L’elettorato “vede” l’operato dei politici nazionali, che distribuiscono i fondi, e “vede poco” il ruolo dei politici europei. Si dice che siano i tecnocrati di Bruxelles a prendere le decisioni: non è vero, le prendono i politici. I tecnocrati attuano quel che decidono i politici eletti a Bruxelles nei singoli paesi. Quelli che lavorano male… danno la colpa ai tecnocrati.

I politici italiani vivono il Parlamento europeo come una sistemazione di ripiego, vista la scarsa visibilità ai fini elettorali: sono demotivati e spesso impreparati perché non conoscono l’inglese, la lingua in cui si negozia qualunque cosa al di fuori dei discorsi formali.

Il raccordo tra i politici di Bruxelles con quelli di Roma e delle Regioni è praticamente inesistente: non esiste un’armonia tra l’ottenimento dei fondi europei a Bruxelles e il loro utilizzo in Italia. Non esiste una strategia politica, ma solo una serie di tattiche spesso scollegate o, addirittura, contrapposte. Mi chiedo: gli elettori lo sanno? Cosa chiedono ai politici che mandano in Europa?

Durante le conferenze Euroceans la comunità scientifica europea che studia il mare si confronta con i politici europei e nazionali. A una è intervenuto un politico che ora ricopre incarichi nazionali di altissima responsabilità: è arrivato, ha letto il suo intervento in un inglese stentato e, prima di parlare, ha detto al presidente della sessione che non avrebbe accettato domande. Finito il discorsetto, se n’è andato. Gli altri politici sono rimasti, e hanno discusso tra loro e con la comunità scientifica europea in campo marino. Il tutto si svolge in inglese, senza interpreti.

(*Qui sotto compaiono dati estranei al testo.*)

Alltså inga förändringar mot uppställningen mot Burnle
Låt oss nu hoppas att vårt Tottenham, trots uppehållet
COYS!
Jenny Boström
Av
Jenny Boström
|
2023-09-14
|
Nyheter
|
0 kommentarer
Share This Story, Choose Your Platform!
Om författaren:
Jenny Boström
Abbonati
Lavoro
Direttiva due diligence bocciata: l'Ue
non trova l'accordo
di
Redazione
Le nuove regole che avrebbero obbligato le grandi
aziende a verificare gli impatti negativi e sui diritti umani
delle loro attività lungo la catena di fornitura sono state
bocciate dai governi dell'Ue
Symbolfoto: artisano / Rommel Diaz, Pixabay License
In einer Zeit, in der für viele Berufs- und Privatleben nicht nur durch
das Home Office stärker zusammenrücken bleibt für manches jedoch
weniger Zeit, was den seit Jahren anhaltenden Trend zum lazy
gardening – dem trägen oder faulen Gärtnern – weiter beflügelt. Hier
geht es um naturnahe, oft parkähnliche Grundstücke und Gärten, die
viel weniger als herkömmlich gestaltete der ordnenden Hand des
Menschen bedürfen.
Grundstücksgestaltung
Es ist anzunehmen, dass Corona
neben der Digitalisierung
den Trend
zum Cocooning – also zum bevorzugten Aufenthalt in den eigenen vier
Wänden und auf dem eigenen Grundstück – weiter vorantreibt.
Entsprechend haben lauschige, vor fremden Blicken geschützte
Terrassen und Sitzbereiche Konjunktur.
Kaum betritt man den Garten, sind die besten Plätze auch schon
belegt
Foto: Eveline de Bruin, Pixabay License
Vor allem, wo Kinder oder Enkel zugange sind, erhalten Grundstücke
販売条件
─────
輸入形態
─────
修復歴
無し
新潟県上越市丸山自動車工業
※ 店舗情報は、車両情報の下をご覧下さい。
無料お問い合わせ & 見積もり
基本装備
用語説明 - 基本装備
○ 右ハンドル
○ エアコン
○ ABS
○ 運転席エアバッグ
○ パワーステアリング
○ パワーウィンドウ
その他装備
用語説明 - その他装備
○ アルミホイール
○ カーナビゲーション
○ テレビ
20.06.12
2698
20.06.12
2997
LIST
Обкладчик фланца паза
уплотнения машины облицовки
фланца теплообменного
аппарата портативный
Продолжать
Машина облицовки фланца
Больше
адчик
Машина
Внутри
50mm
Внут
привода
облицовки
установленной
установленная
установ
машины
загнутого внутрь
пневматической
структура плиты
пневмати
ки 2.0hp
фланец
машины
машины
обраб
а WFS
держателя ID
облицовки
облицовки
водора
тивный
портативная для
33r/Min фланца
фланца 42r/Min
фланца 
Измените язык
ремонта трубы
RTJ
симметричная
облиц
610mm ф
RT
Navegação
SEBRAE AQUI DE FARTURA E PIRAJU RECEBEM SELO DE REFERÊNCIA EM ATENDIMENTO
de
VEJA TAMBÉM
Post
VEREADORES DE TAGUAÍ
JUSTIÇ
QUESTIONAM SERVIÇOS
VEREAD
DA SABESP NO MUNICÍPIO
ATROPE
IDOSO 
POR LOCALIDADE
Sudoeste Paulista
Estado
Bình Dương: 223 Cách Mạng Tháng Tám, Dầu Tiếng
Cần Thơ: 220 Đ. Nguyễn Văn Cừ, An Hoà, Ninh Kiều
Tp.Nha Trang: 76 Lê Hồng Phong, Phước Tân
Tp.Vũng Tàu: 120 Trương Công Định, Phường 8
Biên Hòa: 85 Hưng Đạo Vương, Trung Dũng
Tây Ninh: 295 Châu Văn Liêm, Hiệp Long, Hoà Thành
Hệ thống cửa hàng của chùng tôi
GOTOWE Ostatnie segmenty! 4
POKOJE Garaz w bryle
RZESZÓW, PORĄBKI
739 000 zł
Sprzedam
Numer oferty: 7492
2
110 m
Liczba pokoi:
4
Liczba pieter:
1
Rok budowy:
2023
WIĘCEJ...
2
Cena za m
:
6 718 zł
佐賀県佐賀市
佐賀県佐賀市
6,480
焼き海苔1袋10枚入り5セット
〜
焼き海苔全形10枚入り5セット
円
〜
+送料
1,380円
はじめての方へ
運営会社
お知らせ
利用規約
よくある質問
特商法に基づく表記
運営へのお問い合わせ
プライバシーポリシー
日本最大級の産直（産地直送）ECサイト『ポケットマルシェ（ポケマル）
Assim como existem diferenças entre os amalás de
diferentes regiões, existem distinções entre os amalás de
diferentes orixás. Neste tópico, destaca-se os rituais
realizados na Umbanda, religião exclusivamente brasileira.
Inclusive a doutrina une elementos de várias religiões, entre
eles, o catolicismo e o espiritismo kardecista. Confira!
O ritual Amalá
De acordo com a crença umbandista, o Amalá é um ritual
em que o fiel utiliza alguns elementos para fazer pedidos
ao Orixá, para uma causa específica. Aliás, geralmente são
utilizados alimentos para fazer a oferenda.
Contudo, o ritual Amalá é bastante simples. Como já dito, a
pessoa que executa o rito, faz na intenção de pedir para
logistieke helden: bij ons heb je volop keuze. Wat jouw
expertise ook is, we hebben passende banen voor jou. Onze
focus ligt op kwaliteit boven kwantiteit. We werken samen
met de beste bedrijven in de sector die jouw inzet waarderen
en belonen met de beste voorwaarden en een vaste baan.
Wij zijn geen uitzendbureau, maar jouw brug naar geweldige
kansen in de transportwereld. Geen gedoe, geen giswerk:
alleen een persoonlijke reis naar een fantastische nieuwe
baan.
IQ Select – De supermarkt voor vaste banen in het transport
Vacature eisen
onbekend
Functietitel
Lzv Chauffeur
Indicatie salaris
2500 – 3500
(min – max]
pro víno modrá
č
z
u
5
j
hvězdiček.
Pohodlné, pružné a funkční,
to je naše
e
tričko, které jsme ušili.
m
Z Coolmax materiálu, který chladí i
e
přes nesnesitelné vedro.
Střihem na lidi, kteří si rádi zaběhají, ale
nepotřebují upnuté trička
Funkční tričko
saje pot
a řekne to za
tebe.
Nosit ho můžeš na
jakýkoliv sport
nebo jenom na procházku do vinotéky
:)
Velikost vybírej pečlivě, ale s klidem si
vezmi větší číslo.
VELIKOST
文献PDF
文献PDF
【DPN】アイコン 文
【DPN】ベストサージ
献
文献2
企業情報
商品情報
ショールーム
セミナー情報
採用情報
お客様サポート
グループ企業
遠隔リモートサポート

E quindi: un requisito necessario dei politici europei è che sappiano l’inglese come Giorgia Meloni, che padroneggia almeno tre lingue, a differenza di moltissimi politici di quasi tutti i partiti. L’inglese, però, non basta: i nostri rappresentanti in Europa dovrebbero fare gli interessi dell’Italia e non del loro partito: è di vitale importanza che i fondi arrivino. Saranno poi i politici nazionali a spenderli per perseguire politiche coerenti con la loro impostazione. Da noi spesso non li sanno spendere, oppure li spendono per favorire il loro elettorato di riferimento. L’importanza della politica europea è stata capita dai politici di molti paesi, ma non da quelli italiani. E temo che non lo abbiano capito neppure gli italiani che li scelgono. Elettori che “non sanno” scelgono politici che “non sanno”.

Alle Europee, quindi, cercate di capire se chi si candida ha capito il meccanismo, e se sa parlare inglese. Inutile che abbia capito se non lo sa esprimere, ed è inutile che si sappia esprimere se non ha capito. Le due condizioni sono necessarie, anche se non sufficienti: se però non sono soddisfatte i politici eletti non aiuteranno il paese, anche se i loro “ideali” corrispondono ai vostri.

Eleggete politici locali e regionali che sappiano utilizzare i fondi europei. Questi non necessariamente devono conoscere l’inglese, dovendosi confrontare con i nostri rappresentanti in Europa che, invece, lo devono conoscere. Avrei una proposta provocatoria: ai fini delle elezioni europee si organizzino confronti elettorali e conferenze stampa in inglese, con sottotitoli in italiano, anche solo per apprezzare o meno la fluidità degli eloqui, indipendentemente da quel che si dice, e per capire se i politici capiscono le domande. Nel pubblico metterei il campione mondiale di pernacchie, e un pernacchiometro, a vantaggio di chi, tra gli spettatori, non sa l’inglese.